____ EXCERTO DO DOCUMENTO

DISCURSO DO PAPA JOÃO PAULO II AOS PRELADOS DA CONFERÊNCIA EPISCOPAL DO SUDÃO POR
OCASIÃO DA VISITA «AD LIMINA APOSTOLORUM»
Segunda-feira, 15 de Dezembro de 2003
Amados Irmãos no Episcopado
1.
"O Senhor da paz vos conceda Ele mesmo a paz, sempre e de todas as maneiras" (2 Tm
3, 16). Nesta hora decisiva para o vosso país, no momento em que duas décadas de conflitos
violentos e de derramamento de sangue parecem estar prestes a ceder o caminho à reconciliação
e à pacificação, saúdo-vos a vós, membros da Conferência dos Bispos católicos do Sudão,
com estas palavras do Apóstolo Paulo, expressões de consolação e de segurança, palavras
fundamentadas sobre o Verbo, que é "a vida e a luz dos homens" (cf. Jo 1, 4), Jesus
Cristo, nossa esperança e nossa paz.
Estes dias da vossa visita ad limina
Apostolorum são momentos privilegiados de graça, durante os quais revigoramos os vínculos
de comunhão fraternal e de solidariedade que nos unem na tarefa de dar testemunho
da Boa Nova da salvação. Enquanto reflectimos em conjunto sobre esta missão recebida
do Senhor e sobre as particulares implicações que ela tem para vós e para as vossas
comunidades locais, desejo recordar duas testemunhas corajosas da fé, duas pessoas
santas, cujas vidas estão intimamente vinculadas à vossa terra: Santa Josefina Bakhita
e São Daniel Comboni.
Estou persuadido de que o exemplo de compromisso determinado
e de caridade cristã oferecido por estes dois servos fiéis do Senhor pode derramar
muita luz sobre as realidades contemporâneas que a Igreja no vosso país está a
enfrentar.

________
____ DADOS

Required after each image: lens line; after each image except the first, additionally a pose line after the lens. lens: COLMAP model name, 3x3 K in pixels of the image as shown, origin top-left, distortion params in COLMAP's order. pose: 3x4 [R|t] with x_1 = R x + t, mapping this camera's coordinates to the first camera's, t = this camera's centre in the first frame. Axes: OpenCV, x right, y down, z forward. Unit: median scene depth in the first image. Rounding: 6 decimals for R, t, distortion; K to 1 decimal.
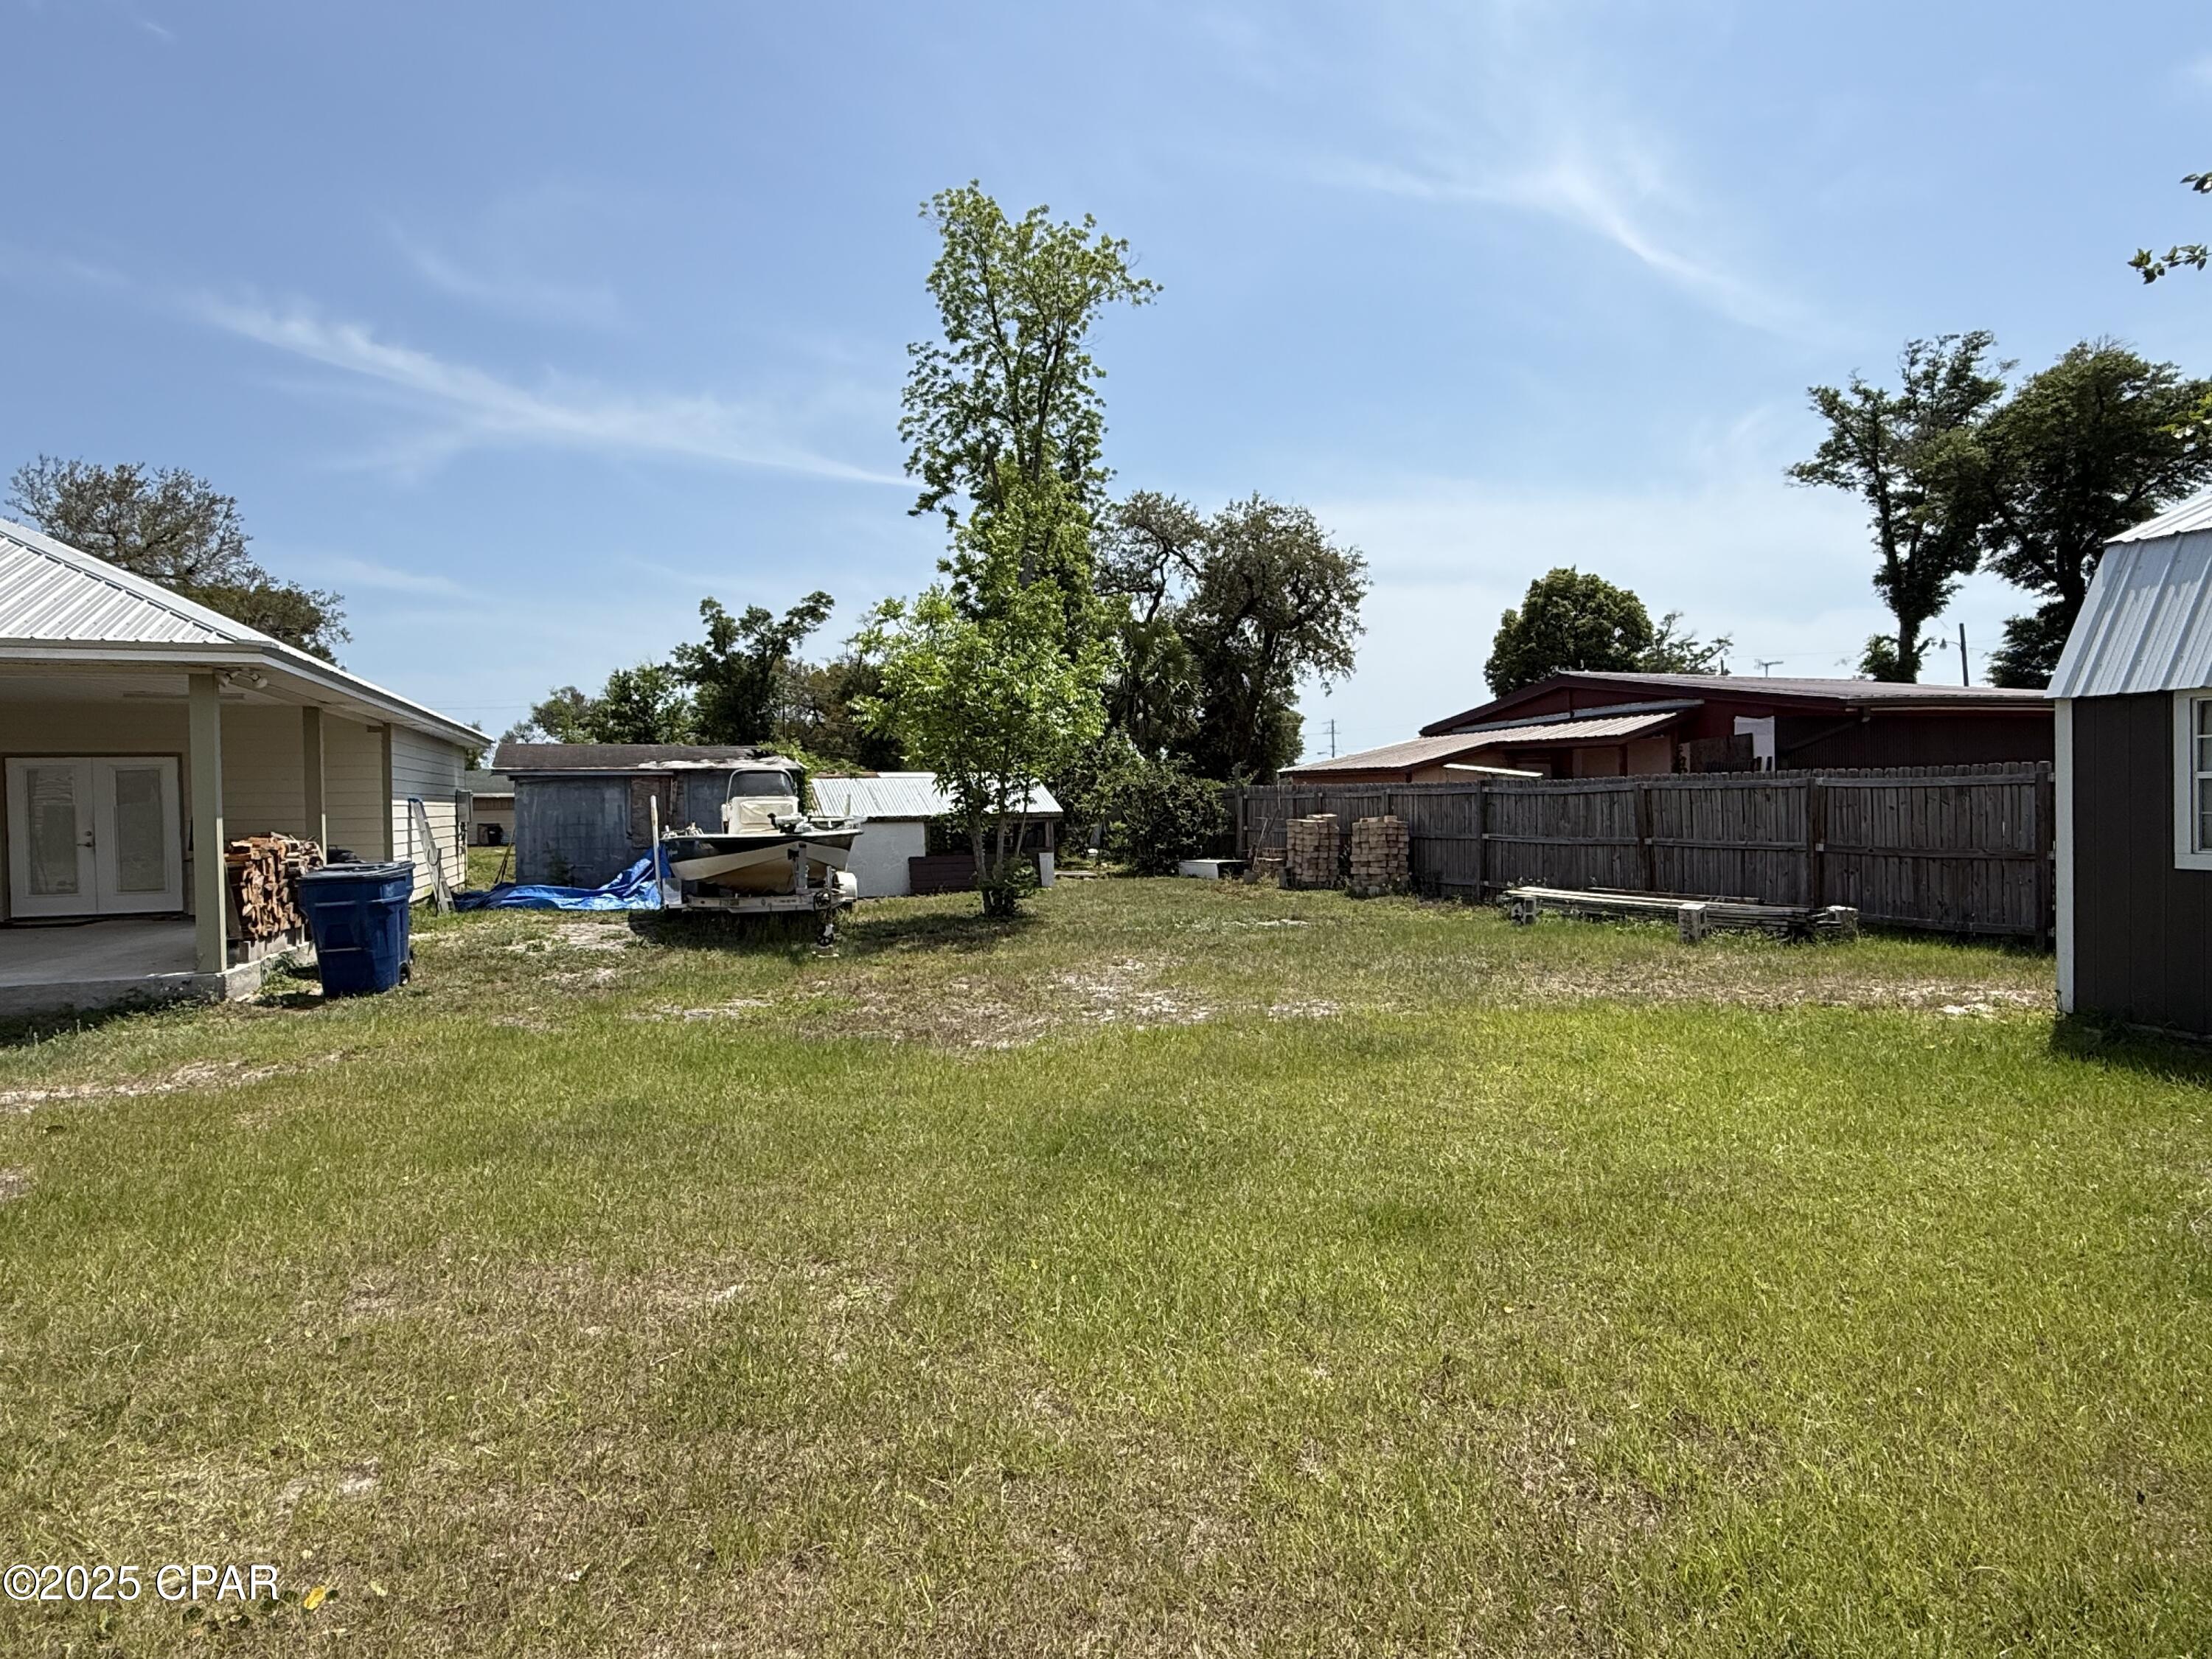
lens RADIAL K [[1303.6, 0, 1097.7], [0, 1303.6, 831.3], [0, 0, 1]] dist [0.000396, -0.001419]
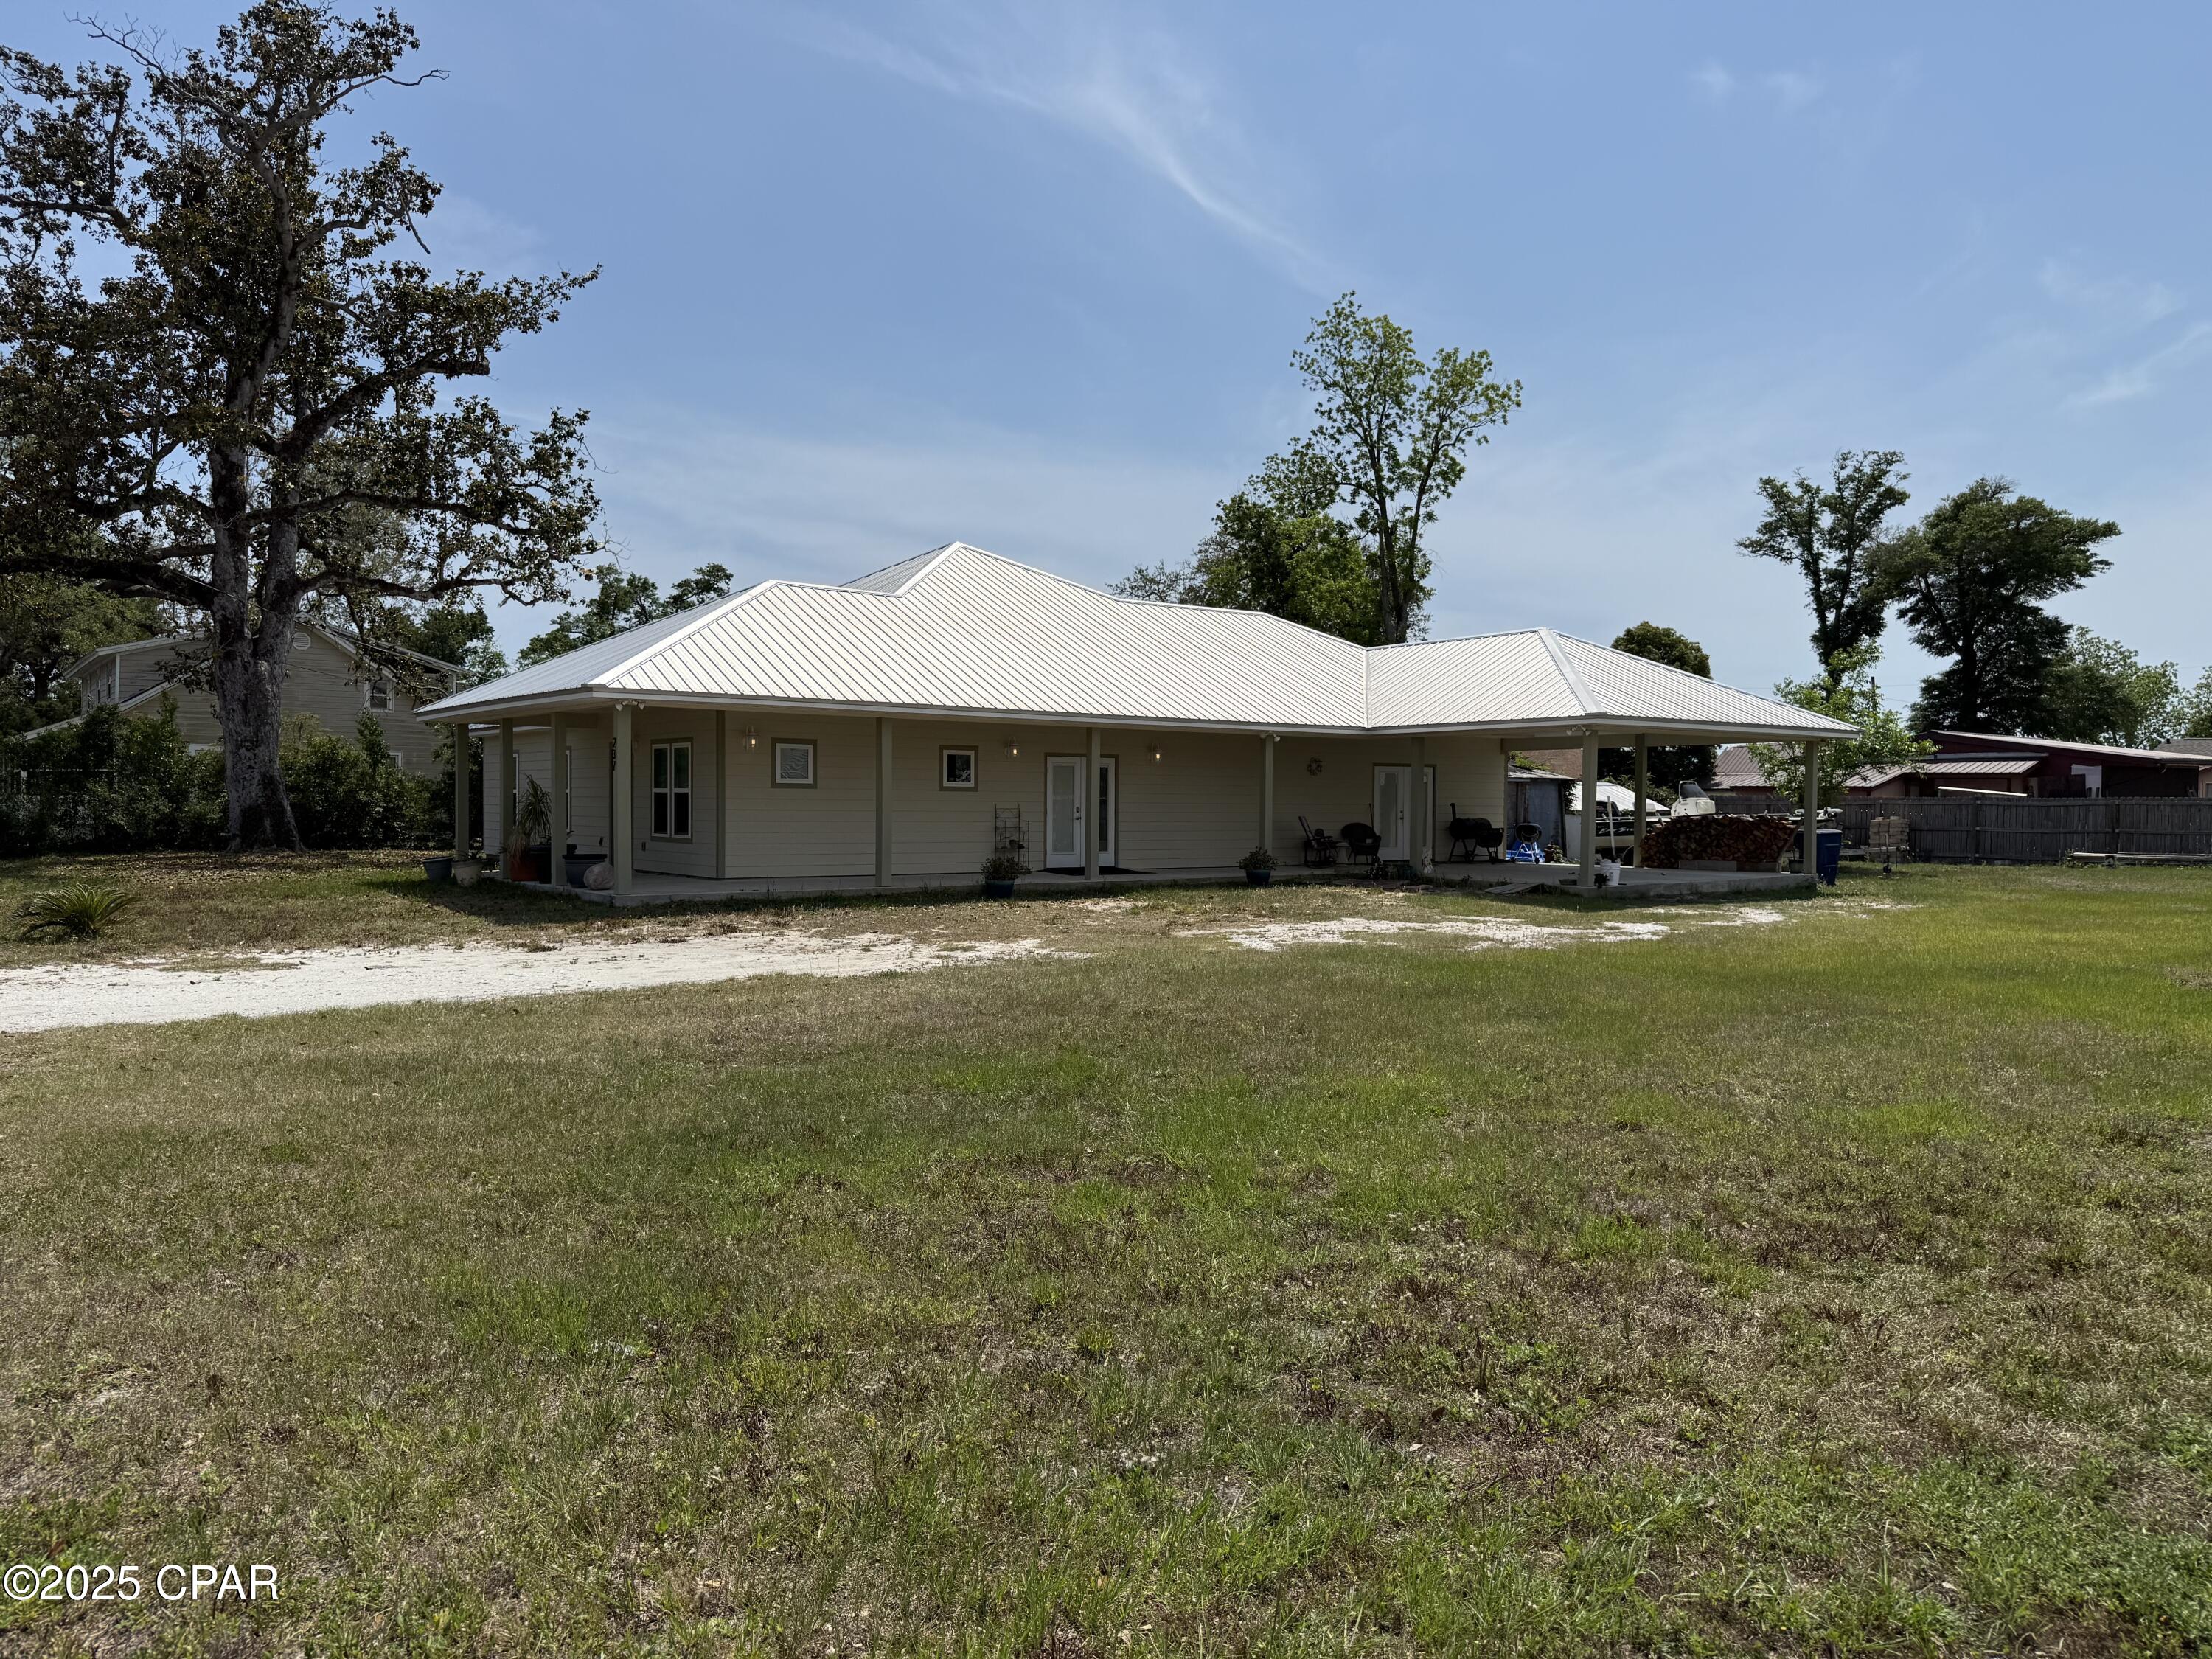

________

CONJUNTO DE TAREFAS:
A - Transcreva literalmente o trecho do discurso de "Segunda-feira, 15 de" a "e nossa paz.".
B - Resuma de forma mais breve o parágrafo do discurso que começa com "Estes dias da vossa visita ad limina", mantendo as informações principais.
C - Por favor, traduza para o inglês esta frase do discurso: "Estou persuadido de que o exemplo de compromisso determinado e de caridade cristã oferecido por estes dois servos fiéis do Senhor pode derramar muita luz sobre as realidades contemporâneas que a Igreja no vosso país está a enfrentar."

SOLUÇÕES DO EXERCÍCIO:
A -
Segunda-feira, 15 de Dezembro de 2003
Amados Irmãos no Episcopado
1.
"O Senhor da paz vos conceda Ele mesmo a paz, sempre e de todas as maneiras" (2 Tm
3, 16). Nesta hora decisiva para o vosso país, no momento em que duas décadas de conflitos
violentos e de derramamento de sangue parecem estar prestes a ceder o caminho à reconciliação
e à pacificação, saúdo-vos a vós, membros da Conferência dos Bispos católicos do Sudão,
com estas palavras do Apóstolo Paulo, expressões de consolação e de segurança, palavras
fundamentadas sobre o Verbo, que é "a vida e a luz dos homens" (cf. Jo 1, 4), Jesus
Cristo, nossa esperança e nossa paz.

B - Os dias da visita ad limina Apostolorum são momentos de graça que fortalecem os laços de comunhão fraterna e de solidariedade na tarefa de testemunhar a Boa Nova da salvação. Ao refletir sobre essa missão e suas implicações para os bispos e suas comunidades, o Papa deseja recordar duas testemunhas corajosas da fé ligadas à terra deles: Santa Josefina Bakhita e São Daniel Comboni.

C - I am convinced that the example of resolute commitment and Christian charity offered by these two faithful servants of the Lord can shed much light on the contemporary realities that the Church in your country is facing.